The Liberal women line up against Dave Sharma, former ambassador to Israel, who, despite being parachuted in from the North Shore, appears to be the preferred candidate. Then there’s former member Peter King, 64, a barrister who was rolled for preselection by Turnbull in 2004. King, in turn had rolled the previous sitting member Andrew Thomson in 2001, and King rather oddly launched his comeback bid with the help of disgraced former Premier Barry O’Farrell.

Rounding out the field are personable public relations player Carrington Brigham, surgeon Michael Feneley and another Woollahra councilor, Richard Shields.
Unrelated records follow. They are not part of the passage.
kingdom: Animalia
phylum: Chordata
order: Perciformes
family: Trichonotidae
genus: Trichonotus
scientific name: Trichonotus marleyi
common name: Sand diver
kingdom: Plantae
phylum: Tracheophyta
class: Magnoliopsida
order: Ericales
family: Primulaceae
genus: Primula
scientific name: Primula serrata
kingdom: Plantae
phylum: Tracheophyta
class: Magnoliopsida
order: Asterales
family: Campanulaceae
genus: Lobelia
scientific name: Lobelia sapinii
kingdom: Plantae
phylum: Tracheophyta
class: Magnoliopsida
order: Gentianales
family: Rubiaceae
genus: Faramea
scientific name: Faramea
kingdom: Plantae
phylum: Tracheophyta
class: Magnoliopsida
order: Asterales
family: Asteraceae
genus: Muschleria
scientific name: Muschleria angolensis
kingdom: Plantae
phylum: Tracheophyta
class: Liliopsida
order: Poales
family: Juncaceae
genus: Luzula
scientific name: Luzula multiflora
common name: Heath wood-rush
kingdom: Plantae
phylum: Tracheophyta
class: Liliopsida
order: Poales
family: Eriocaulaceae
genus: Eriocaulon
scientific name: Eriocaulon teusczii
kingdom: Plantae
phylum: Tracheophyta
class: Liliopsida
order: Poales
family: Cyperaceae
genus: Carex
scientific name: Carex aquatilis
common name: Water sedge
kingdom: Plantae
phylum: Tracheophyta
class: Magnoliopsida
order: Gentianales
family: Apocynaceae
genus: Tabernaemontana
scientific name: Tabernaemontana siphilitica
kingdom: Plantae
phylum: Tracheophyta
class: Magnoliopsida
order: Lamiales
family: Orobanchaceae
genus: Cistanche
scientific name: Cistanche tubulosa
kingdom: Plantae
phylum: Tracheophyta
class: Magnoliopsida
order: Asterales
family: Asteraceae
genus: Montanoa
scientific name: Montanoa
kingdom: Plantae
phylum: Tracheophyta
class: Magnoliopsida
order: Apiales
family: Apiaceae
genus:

On the backfoot, with polling too close for comfort, do the Liberals roll the dice with O’Reagan — said by some to be a so-so campaigner — or pick a more polished player like Sharma? Or does a dark horse come through the crowded field?

Whoever wins, it’s unlikely they will want Scott Morrison to make much of an appearance (if any at all), given his no vote for gay marriage, evangelical Christianity and possible role in Turnbull’s demise.

As Malcolm and Lucy Turnbull relax in whichever swank noshery in whatever glamorous, faraway place they happen to be in, one can only think they will be soaking up a reassuring sense of schadenfreude.